午後3時半に宏明は起床した。昼夜逆転の生活である。店まで20分はかかる。慌てて着替え、最近あちこちで見かける右翼の街宣車を追い抜きなんとか時間には間に合った。そんな宏明を、バイトの中国人学生が呼んだ。この当時としては珍しく、宏明の店は中国人バイトを雇っていた。宏明はレジの裏でパソコンをいじり、収益を確認していた。初めて1年が経つが未だに経理の仕事はわからない。
「テンチョウ、お客様デス。ご了承ください」
「お客様というのはこの前遊びに来てた弓彦の友達じゃないか?」
宏明はぼんやりと天井を眺めながら聞く。先日弓彦の友達で穴生という男と数人がやってきた。弓彦がいないと言って落胆していたが、この中国人バイトと変な話で盛り上がっていた。おそらくこの語尾に付ける「ご了承ください」がいたく気に入って散々茶化したに違いない。中国人バイトは続ける。
「ソンナ、カタギの人じゃないです。ご了承下さい」
「カタギなんてそんな言葉どこで覚えたんだ?」
「ジンギなき戦い、で覚えました。私がコピーした、いえ、トモダチが知っていました。ご了承ください」
「わかった。それはいいんだがその、『ご了承ください』はいらないんじゃないか?」
宏明は立ち上がりながら聞く。中国人の留学生は片言の日本語で話す。
「ワカリマシタ。ご了承ください」
「だからさ、前にも言ったけど語尾にそれをつけると日本人はわけわかんなくなるんだ。そう日本語教室で習わんかったか?」
「ニホンゴキョウシツ?」
「ニホンゴ、ナラウ、ところ」
「ソウデス。そこで先生にこうやって教わりました。ご了承ください」
「だからなぁ」
宏明は頭を掻いた。
「先生のムスコ、同じように教わってました。ご了承ください」
「息子がいるのか?おまえ、いくつだ?」
「ワタシじゃないですよ。先生のムスコです。先生と先生のムスコは遼寧省にいます。先生の奥さん美人ですよ。ご了承下さい」
「ま、いいか。で、誰が来たんだ?」
留学生バイトは名刺を渡した。「松崎土木株式会社 社長・松崎茂」とある。住所を見ると大阪府岸和田市?わざわざこんなところに来たのか?レジに向かう。
「こんにちわ。伊豆はん」
松崎は浅黒い顔した男だった。にやりと笑うと真っ白な歯が見える。隣には背の低い、目の大きなずんぐりした男が立っている。昔見た怪獣映画に出てきそうな顔をしている。松崎は続ける。
「この土地、誰の土地でっか?」
「え?誰ってワタシの…」
「伊豆はんのもんじゃないことはわかっとるんですわ。ほれ、登記」
「わかりましたお義父さん」
「ここはお義父さんやなくて社長や」
「あ、すいまへん社長」
隣のずんぐりした男、確かゴジラだったか。ゴジラにこんな怪獣出てきたっけ?
男がファイルを開く。
「ここに書いてありますんや。昔は公団が持ってたけど何故か売っとる。きっとカネに困ったんでしょうな。今はここ、見てみい」
「株式会社日本青年社?」
宏明はファイルを見て驚いた。この土地は最近巷をうろうろしている右翼団体の持ち物なのか?そもそもあの右翼団体は株式会社なのか?
「い、いらっしゃいませ」
客が入ってきた。
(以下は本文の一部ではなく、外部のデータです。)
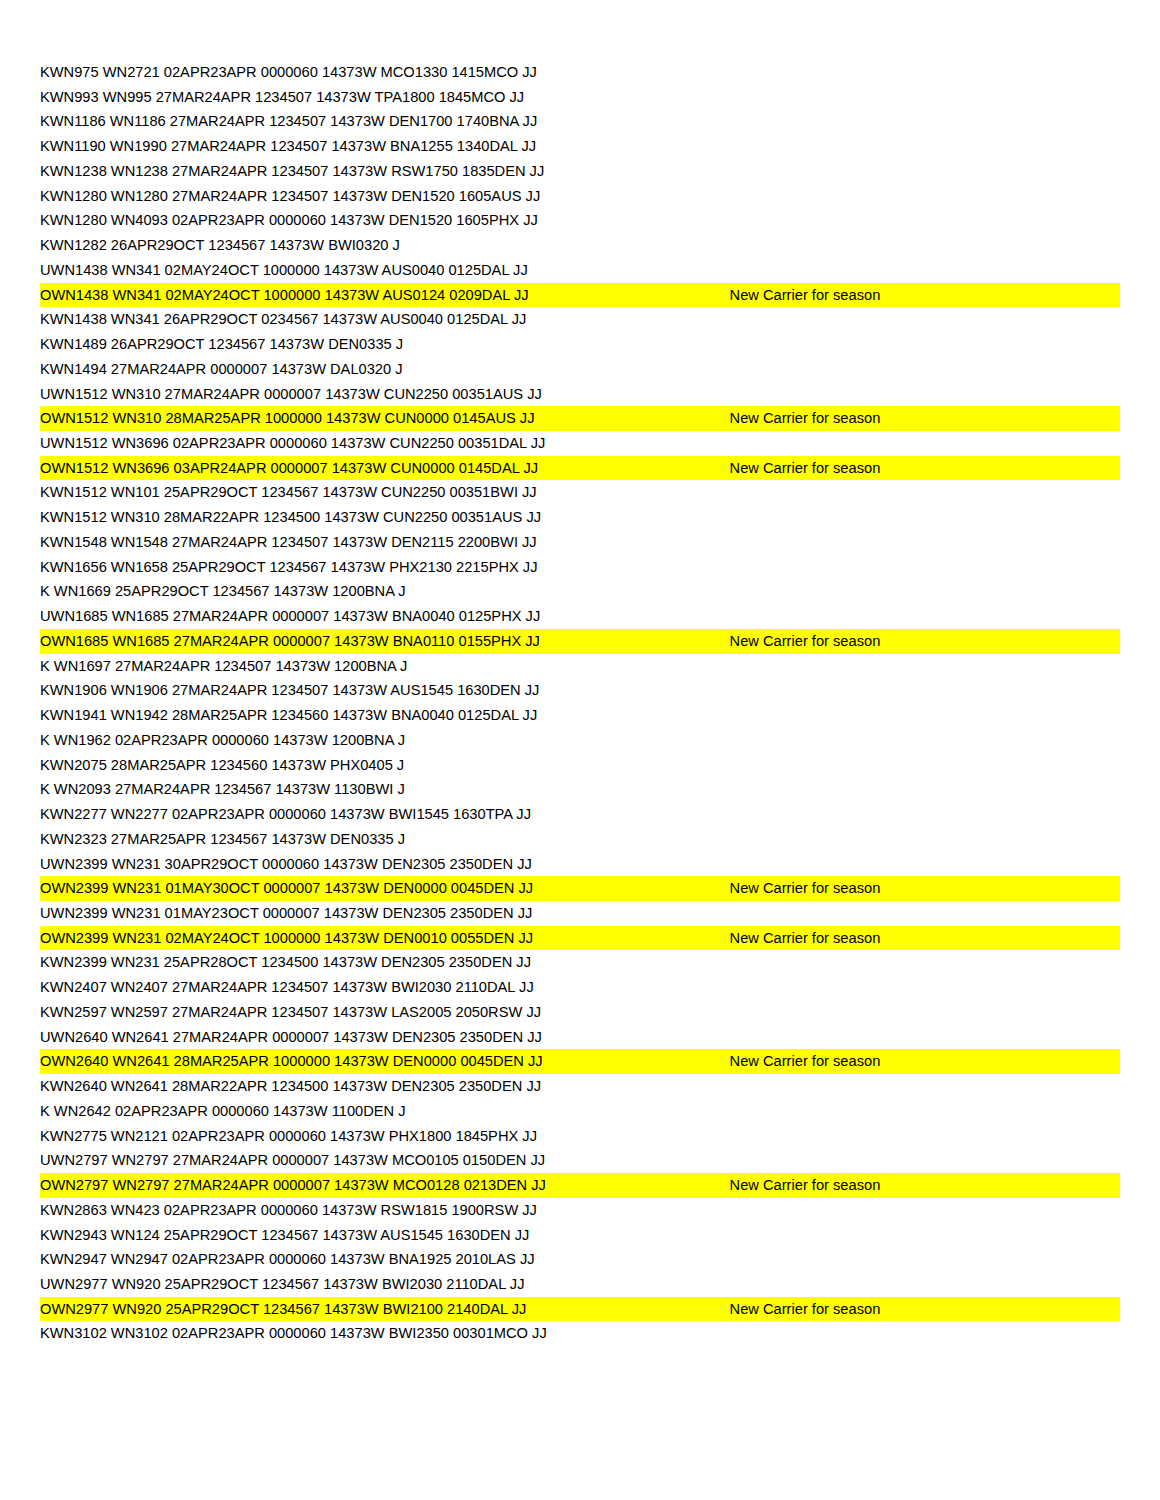| KWN975 WN2721 02APR23APR 0000060 14373W MCO1330 1415MCO JJ | |
| KWN993 WN995 27MAR24APR 1234507 14373W TPA1800 1845MCO JJ | |
| KWN1186 WN1186 27MAR24APR 1234507 14373W DEN1700 1740BNA JJ | |
| KWN1190 WN1990 27MAR24APR 1234507 14373W BNA1255 1340DAL JJ | |
| KWN1238 WN1238 27MAR24APR 1234507 14373W RSW1750 1835DEN JJ | |
| KWN1280 WN1280 27MAR24APR 1234507 14373W DEN1520 1605AUS JJ | |
| KWN1280 WN4093 02APR23APR 0000060 14373W DEN1520 1605PHX JJ | |
| KWN1282 26APR29OCT 1234567 14373W BWI0320 J | |
| UWN1438 WN341 02MAY24OCT 1000000 14373W AUS0040 0125DAL JJ | |
| OWN1438 WN341 02MAY24OCT 1000000 14373W AUS0124 0209DAL JJ | New Carrier for season |
| KWN1438 WN341 26APR29OCT 0234567 14373W AUS0040 0125DAL JJ | |
| KWN1489 26APR29OCT 1234567 14373W DEN0335 J | |
| KWN1494 27MAR24APR 0000007 14373W DAL0320 J | |
| UWN1512 WN310 27MAR24APR 0000007 14373W CUN2250 00351AUS JJ | |
| OWN1512 WN310 28MAR25APR 1000000 14373W CUN0000 0145AUS JJ | New Carrier for season |
| UWN1512 WN3696 02APR23APR 0000060 14373W CUN2250 00351DAL JJ | |
| OWN1512 WN3696 03APR24APR 0000007 14373W CUN0000 0145DAL JJ | New Carrier for season |
| KWN1512 WN101 25APR29OCT 1234567 14373W CUN2250 00351BWI JJ | |
| KWN1512 WN310 28MAR22APR 1234500 14373W CUN2250 00351AUS JJ | |
| KWN1548 WN1548 27MAR24APR 1234507 14373W DEN2115 2200BWI JJ | |
| KWN1656 WN1658 25APR29OCT 1234567 14373W PHX2130 2215PHX JJ | |
| K WN1669 25APR29OCT 1234567 14373W 1200BNA J | |
| UWN1685 WN1685 27MAR24APR 0000007 14373W BNA0040 0125PHX JJ | |
| OWN1685 WN1685 27MAR24APR 0000007 14373W BNA0110 0155PHX JJ | New Carrier for season |
| K WN1697 27MAR24APR 1234507 14373W 1200BNA J | |
| KWN1906 WN1906 27MAR24APR 1234507 14373W AUS1545 1630DEN JJ | |
| KWN1941 WN1942 28MAR25APR 1234560 14373W BNA0040 0125DAL JJ | |
| K WN1962 02APR23APR 0000060 14373W 1200BNA J | |
| KWN2075 28MAR25APR 1234560 14373W PHX0405 J | |
| K WN2093 27MAR24APR 1234567 14373W 1130BWI J | |
| KWN2277 WN2277 02APR23APR 0000060 14373W BWI1545 1630TPA JJ | |
| KWN2323 27MAR25APR 1234567 14373W DEN0335 J | |
| UWN2399 WN231 30APR29OCT 0000060 14373W DEN2305 2350DEN JJ | |
| OWN2399 WN231 01MAY30OCT 0000007 14373W DEN0000 0045DEN JJ | New Carrier for season |
| UWN2399 WN231 01MAY23OCT 0000007 14373W DEN2305 2350DEN JJ | |
| OWN2399 WN231 02MAY24OCT 1000000 14373W DEN0010 0055DEN JJ | New Carrier for season |
| KWN2399 WN231 25APR28OCT 1234500 14373W DEN2305 2350DEN JJ | |
| KWN2407 WN2407 27MAR24APR 1234507 14373W BWI2030 2110DAL JJ | |
| KWN2597 WN2597 27MAR24APR 1234507 14373W LAS2005 2050RSW JJ | |
| UWN2640 WN2641 27MAR24APR 0000007 14373W DEN2305 2350DEN JJ | |
| OWN2640 WN2641 28MAR25APR 1000000 14373W DEN0000 0045DEN JJ | New Carrier for season |
| KWN2640 WN2641 28MAR22APR 1234500 14373W DEN2305 2350DEN JJ | |
| K WN2642 02APR23APR 0000060 14373W 1100DEN J | |
| KWN2775 WN2121 02APR23APR 0000060 14373W PHX1800 1845PHX JJ | |
| UWN2797 WN2797 27MAR24APR 0000007 14373W MCO0105 0150DEN JJ | |
| OWN2797 WN2797 27MAR24APR 0000007 14373W MCO0128 0213DEN JJ | New Carrier for season |
| KWN2863 WN423 02APR23APR 0000060 14373W RSW1815 1900RSW JJ | |
| KWN2943 WN124 25APR29OCT 1234567 14373W AUS1545 1630DEN JJ | |
| KWN2947 WN2947 02APR23APR 0000060 14373W BNA1925 2010LAS JJ | |
| UWN2977 WN920 25APR29OCT 1234567 14373W BWI2030 2110DAL JJ | |
| OWN2977 WN920 25APR29OCT 1234567 14373W BWI2100 2140DAL JJ | New Carrier for season |
| KWN3102 WN3102 02APR23APR 0000060 14373W BWI2350 00301MCO JJ | |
レジの目の前には松崎とその部下が立っている。明らかに極道から店長が絡まれている画である。客はおどおどしながら弁当を持って松崎の後ろに並ぼうとした。宏明はおどおどしながら聞く。
「お客さんですので…」
「あん?今は商売より大事な話をしとるんや。あの、語尾にご了承、ってつける変な中国人にやらせろや」
松崎は両手をポケットに突っ込んで威嚇した。吉本新喜劇に出てくる借金取りと同じポーズである。そっとバイトが出てきて「ご了承ください」と呟いている。
「あと半年以内に立ち退かんとこの店爆破するぞ」
「ひえっ、でもそれは業務妨害じゃないんですか?」
「ケーサツにチクってもキカンぞ。ここの県警のトップは右翼や」
松崎は真っ白な歯を見せてハスキーボイスで笑った。
「このまま営業続けたかったら最近流行りのUFOにでも火星に連れてってもらって火星人相手に商売するんやな」
2人はそういって笑いながら去っていった。どうしたらよいのか。宏明は頭を抱え、ぼんやりと天井を眺めた。